* _Exercise goal_
Pull out everything from the start of the items below down to and including the line containing "na expedíciu", and reproduce those lines word for word.
--- Given records ---
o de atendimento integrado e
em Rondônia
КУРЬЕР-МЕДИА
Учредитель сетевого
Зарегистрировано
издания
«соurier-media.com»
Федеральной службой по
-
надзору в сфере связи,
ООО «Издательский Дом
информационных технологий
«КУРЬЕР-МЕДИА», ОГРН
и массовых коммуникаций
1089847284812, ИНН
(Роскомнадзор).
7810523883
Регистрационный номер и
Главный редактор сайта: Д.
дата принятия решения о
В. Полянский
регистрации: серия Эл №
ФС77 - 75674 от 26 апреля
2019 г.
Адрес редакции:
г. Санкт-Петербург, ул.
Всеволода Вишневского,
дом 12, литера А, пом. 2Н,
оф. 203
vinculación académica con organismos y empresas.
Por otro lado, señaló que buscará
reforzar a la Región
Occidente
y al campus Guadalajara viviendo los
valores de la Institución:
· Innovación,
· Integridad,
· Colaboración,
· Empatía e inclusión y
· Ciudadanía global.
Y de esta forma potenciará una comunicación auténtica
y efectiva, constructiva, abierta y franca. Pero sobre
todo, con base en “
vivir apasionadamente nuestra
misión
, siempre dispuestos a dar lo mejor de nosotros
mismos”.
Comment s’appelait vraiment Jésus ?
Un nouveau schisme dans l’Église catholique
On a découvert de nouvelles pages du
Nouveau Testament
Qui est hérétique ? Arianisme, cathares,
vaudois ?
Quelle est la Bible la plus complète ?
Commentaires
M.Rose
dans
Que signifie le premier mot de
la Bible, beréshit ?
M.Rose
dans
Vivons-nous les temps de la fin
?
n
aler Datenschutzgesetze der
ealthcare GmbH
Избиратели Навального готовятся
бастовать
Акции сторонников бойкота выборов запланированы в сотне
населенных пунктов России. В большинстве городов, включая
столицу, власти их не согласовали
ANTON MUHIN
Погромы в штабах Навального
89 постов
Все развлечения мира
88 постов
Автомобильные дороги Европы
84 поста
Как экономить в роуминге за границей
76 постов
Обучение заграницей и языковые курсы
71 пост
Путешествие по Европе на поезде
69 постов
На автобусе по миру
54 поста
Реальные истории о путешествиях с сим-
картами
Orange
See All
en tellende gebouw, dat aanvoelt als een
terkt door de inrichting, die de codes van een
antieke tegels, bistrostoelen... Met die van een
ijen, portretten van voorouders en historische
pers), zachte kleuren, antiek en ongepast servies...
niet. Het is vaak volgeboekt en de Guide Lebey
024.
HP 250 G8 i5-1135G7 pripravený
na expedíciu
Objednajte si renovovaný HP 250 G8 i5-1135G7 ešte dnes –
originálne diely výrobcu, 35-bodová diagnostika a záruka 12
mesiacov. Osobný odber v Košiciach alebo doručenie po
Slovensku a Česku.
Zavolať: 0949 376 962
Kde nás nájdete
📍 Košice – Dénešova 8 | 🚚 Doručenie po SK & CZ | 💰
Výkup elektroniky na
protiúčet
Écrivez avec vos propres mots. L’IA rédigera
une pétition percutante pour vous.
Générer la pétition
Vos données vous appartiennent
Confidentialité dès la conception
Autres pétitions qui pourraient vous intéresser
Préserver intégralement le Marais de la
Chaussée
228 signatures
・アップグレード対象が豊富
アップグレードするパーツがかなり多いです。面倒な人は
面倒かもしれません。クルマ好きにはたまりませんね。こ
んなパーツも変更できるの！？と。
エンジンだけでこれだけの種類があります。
---
* _Solution for this exercise_
o de atendimento integrado e
em Rondônia
КУРЬЕР-МЕДИА
Учредитель сетевого
Зарегистрировано
издания
«соurier-media.com»
Федеральной службой по
-
надзору в сфере связи,
ООО «Издательский Дом
информационных технологий
«КУРЬЕР-МЕДИА», ОГРН
и массовых коммуникаций
1089847284812, ИНН
(Роскомнадзор).
7810523883
Регистрационный номер и
Главный редактор сайта: Д.
дата принятия решения о
В. Полянский
регистрации: серия Эл №
ФС77 - 75674 от 26 апреля
2019 г.
Адрес редакции:
г. Санкт-Петербург, ул.
Всеволода Вишневского,
дом 12, литера А, пом. 2Н,
оф. 203
vinculación académica con organismos y empresas.
Por otro lado, señaló que buscará
reforzar a la Región
Occidente
y al campus Guadalajara viviendo los
valores de la Institución:
· Innovación,
· Integridad,
· Colaboración,
· Empatía e inclusión y
· Ciudadanía global.
Y de esta forma potenciará una comunicación auténtica
y efectiva, constructiva, abierta y franca. Pero sobre
todo, con base en “
vivir apasionadamente nuestra
misión
, siempre dispuestos a dar lo mejor de nosotros
mismos”.
Comment s’appelait vraiment Jésus ?
Un nouveau schisme dans l’Église catholique
On a découvert de nouvelles pages du
Nouveau Testament
Qui est hérétique ? Arianisme, cathares,
vaudois ?
Quelle est la Bible la plus complète ?
Commentaires
M.Rose
dans
Que signifie le premier mot de
la Bible, beréshit ?
M.Rose
dans
Vivons-nous les temps de la fin
?
n
aler Datenschutzgesetze der
ealthcare GmbH
Избиратели Навального готовятся
бастовать
Акции сторонников бойкота выборов запланированы в сотне
населенных пунктов России. В большинстве городов, включая
столицу, власти их не согласовали
ANTON MUHIN
Погромы в штабах Навального
89 постов
Все развлечения мира
88 постов
Автомобильные дороги Европы
84 поста
Как экономить в роуминге за границей
76 постов
Обучение заграницей и языковые курсы
71 пост
Путешествие по Европе на поезде
69 постов
На автобусе по миру
54 поста
Реальные истории о путешествиях с сим-
картами
Orange
See All
en tellende gebouw, dat aanvoelt als een
terkt door de inrichting, die de codes van een
antieke tegels, bistrostoelen... Met die van een
ijen, portretten van voorouders en historische
pers), zachte kleuren, antiek en ongepast servies...
niet. Het is vaak volgeboekt en de Guide Lebey
024.
HP 250 G8 i5-1135G7 pripravený
na expedíciu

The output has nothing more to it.